Striking workers. A no-nonsense, self-made employer who calls trades unionists "Communists" before going off on holiday. The ghosts of troubled mills and hard-hearted folk up at the big house. And where is this? Wigan. Perfect.

Poor old Wigan. That George Orwell has a lot to answer for. And those other Georges, Formby père et fils, who made a joke and a fair bit of money out of the old place. Try as it might, Wigan is stuck with its teased past, along with Bognor Regis, Tunbridge Wells, Cheltenham and Cleethorpes. And Mr David Whelan, strikebound supremo of JJB Sports, and the Wigan soccer and rugby clubs, although a benevolent figure in some, other ways, doesn't help much.

Down in this space, we like to. So, another attempt to alert you to the real Wigan. Sir Ian McKellen grew up there, you know. The Romans lived there in some style, too. According to reasonably reliable chronicles, King Arthur fought several battles in its defence. Indeed, Whitaker, the 18th century historian, argued that Sir Lancelot was not from France, but from nearby Ince (although when I inquired about this once at Ince Library, they said "it doesn't seem to ring any bells with anybody").
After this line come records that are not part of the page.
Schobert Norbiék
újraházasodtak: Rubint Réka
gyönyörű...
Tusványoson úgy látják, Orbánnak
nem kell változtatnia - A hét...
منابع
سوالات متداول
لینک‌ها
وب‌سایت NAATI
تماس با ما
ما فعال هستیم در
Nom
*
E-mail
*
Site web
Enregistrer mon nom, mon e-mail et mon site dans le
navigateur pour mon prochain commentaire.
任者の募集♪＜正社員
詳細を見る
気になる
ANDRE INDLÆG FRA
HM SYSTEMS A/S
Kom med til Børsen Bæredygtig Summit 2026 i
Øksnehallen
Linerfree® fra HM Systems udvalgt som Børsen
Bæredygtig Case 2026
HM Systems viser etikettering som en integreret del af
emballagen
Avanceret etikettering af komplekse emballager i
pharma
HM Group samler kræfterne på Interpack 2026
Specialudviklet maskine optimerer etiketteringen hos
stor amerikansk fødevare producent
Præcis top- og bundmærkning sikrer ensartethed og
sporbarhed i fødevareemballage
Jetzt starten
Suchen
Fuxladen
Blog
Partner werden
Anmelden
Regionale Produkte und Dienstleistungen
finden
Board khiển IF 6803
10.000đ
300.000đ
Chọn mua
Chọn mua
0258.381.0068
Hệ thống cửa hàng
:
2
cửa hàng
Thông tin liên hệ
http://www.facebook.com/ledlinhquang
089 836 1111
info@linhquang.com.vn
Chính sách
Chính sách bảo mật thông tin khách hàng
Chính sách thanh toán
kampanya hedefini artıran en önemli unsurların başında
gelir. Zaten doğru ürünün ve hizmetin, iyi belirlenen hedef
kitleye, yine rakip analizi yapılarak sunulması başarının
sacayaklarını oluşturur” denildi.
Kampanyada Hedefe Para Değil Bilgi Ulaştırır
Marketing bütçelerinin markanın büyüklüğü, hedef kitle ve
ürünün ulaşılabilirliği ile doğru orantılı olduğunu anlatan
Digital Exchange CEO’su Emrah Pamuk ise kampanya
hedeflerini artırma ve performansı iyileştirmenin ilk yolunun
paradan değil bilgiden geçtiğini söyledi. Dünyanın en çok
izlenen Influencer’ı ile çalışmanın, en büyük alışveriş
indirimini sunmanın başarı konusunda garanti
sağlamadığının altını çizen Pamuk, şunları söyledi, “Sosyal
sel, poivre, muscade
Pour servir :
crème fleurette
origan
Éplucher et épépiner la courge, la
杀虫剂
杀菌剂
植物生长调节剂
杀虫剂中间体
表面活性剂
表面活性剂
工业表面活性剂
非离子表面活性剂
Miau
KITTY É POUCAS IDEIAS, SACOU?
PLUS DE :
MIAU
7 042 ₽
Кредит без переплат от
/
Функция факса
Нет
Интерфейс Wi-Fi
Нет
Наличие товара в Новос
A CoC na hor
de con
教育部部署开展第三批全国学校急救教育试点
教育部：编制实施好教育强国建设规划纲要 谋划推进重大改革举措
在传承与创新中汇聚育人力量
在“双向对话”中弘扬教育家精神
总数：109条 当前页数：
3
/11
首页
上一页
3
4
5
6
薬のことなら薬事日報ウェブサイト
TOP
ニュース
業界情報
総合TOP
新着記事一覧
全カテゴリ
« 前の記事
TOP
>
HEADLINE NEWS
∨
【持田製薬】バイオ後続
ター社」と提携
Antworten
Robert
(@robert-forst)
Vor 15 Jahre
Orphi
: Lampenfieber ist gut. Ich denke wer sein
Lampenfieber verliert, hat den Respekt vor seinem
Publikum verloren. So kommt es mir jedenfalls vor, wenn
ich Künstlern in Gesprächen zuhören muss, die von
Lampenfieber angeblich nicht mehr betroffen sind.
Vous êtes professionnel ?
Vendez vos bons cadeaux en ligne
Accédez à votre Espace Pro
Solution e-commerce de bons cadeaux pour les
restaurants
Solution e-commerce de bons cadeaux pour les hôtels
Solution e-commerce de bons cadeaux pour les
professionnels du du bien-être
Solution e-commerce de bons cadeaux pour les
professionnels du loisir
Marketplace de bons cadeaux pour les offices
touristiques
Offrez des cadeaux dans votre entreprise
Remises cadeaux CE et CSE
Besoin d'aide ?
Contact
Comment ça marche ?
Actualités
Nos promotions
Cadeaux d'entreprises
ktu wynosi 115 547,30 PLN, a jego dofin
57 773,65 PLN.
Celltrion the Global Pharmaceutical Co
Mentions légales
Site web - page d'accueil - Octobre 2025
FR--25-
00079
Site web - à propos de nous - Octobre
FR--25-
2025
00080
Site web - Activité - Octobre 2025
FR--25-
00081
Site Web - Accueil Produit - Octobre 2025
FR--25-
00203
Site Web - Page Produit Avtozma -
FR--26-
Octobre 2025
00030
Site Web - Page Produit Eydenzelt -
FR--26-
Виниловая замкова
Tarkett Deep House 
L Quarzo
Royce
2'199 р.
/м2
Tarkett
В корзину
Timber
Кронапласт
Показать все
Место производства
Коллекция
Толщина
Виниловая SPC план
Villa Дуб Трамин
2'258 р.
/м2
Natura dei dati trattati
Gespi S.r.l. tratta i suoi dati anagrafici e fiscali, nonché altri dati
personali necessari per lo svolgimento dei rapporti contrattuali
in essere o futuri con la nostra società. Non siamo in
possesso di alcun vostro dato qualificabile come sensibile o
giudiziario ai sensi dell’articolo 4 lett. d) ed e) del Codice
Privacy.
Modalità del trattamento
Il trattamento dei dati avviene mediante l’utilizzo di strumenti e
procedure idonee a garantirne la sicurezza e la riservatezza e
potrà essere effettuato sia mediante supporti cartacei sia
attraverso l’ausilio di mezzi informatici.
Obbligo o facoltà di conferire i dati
How am I doing? Sorry? Pies? A much-exaggerated taste; and, besides, you will do better with Pimbletts, from St Helens. But in Leigh, part of the borough, Patak's have the largest Indian food factory in the world. And food brings me to what we call "the killer fact": the Asda in Wigan sold 2,016 oysters last week. Thank you.

PS: Cheltenham can be a bit rough these days, apparently.